De familie van de Belgische kunstenaar Roger Somville (1923-2014) schonk 15 tekenende kunstwerken aan de Koning Boudewijnstichting. Het patrimonium van een van onze belangrijkste vertegenwoordigers van de socialistisch geïnspireerde realistische beweging wordt daardoor voor altijd behouden en voor iedereen toegankelijk gemaakt. De kinderen van Roger Somville, Claire en Marc Somville, vervulden zo de wens van hun moeder, keramiste Simone Somville Tits.
Roger Somville was een geëngageerd kunstenaar en fervent verdediger van het realisme (kunst die in direct contact staat met het echte leven). Hij was uiterst gedreven in het omzetten van de realiteit - geschiedenis, maatschappij en mens - in artistieke, vaak monumentale creaties. Hiervoor creëerde hij zijn eigen universum waarin de mens centraal staat, vaak met personages die er wat dromerig uitzien, evoluerend naar een abstract universum.
Somville ontwikkelde een monumentale expressieve stijl met sociale aspecten. Hoogtepunt hiervan zijn zijn grootse muurschilderingen zoals Notre temps in het Brusselse metrostation Hankar. Twee voorbereidende doeken voor deze muurschildering (La manifestante en Baigneuses de nuit) behoren tot de schenking en blijven volgens de wens van de schenkers in langdurige bruikleen bij de gemeenten Waterloo en Etterbeek. Ook de andere werken die in bruikleen zijn bij gemeenten en musea, blijven daar tentoongesteld.

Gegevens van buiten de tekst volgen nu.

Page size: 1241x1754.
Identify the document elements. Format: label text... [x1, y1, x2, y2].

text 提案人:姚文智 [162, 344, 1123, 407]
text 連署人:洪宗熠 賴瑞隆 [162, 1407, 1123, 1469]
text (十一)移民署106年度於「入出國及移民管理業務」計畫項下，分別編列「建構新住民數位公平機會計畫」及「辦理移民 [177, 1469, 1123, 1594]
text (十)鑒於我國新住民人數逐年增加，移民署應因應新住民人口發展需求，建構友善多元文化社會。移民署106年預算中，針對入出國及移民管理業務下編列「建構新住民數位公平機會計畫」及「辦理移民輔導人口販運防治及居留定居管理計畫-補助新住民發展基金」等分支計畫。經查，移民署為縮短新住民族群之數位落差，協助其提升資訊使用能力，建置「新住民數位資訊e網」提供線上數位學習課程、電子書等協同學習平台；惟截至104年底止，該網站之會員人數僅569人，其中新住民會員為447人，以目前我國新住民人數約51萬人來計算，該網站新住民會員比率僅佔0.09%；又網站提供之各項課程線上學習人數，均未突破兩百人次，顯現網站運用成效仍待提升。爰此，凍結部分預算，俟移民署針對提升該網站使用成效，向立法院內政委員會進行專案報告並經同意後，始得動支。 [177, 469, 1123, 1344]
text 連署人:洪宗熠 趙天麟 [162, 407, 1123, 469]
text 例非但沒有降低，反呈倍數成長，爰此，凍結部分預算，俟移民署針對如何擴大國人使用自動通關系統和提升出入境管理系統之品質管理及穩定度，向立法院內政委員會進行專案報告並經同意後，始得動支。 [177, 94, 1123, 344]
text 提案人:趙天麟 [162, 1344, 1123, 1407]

De reeks geschonken werken vormen een mooie staalkaart van Somvilles oeuvre. Ze weerspiegelen enerzijds de diverse thematieken die in zijn werk aan bod komen: de mens in het algemeen, arbeiders, manifestanten, zijn echtgenote als muze, rokers en het caféleven (Sans titre - Fumeurs), maar ook politieke en maatschappelijke problematieken (Pluie Acide), zoals het wederkerende onderwerp van oorlogen (Nouvelles à Oostende). Somville startte zijn kunstenaarsparcours aan de vooravond van de Tweede Wereldoorlog en die drukte een stempel op zijn leven en kunst.
Naast een overzicht van de verschillende periodes uit zijn carrière (van 1958 tot 2000), geven de 15 kunstwerken een duidelijk beeld van de diverse picturale technieken die hij hanteerde, waaronder olieverf, acrylverf, Oost-Indische inkt en pastel. Ook twee schotels in keramiek behoren tot de schenking. Samen met zijn echtgenote en keramiste Simone Tits richtte hij in 1951 nl het atelier ‘Céramique de Dour’ op. Daarnaast realiseerde hij wandtapijten en talrijke grote muurschilderingen. Zo richtte hij in 1946 samen met Edmond Dubrunfaut en Louis Deltour het ‘Centre de Rénovation de la Tapisserie’ op en de groep ‘Forces murales’.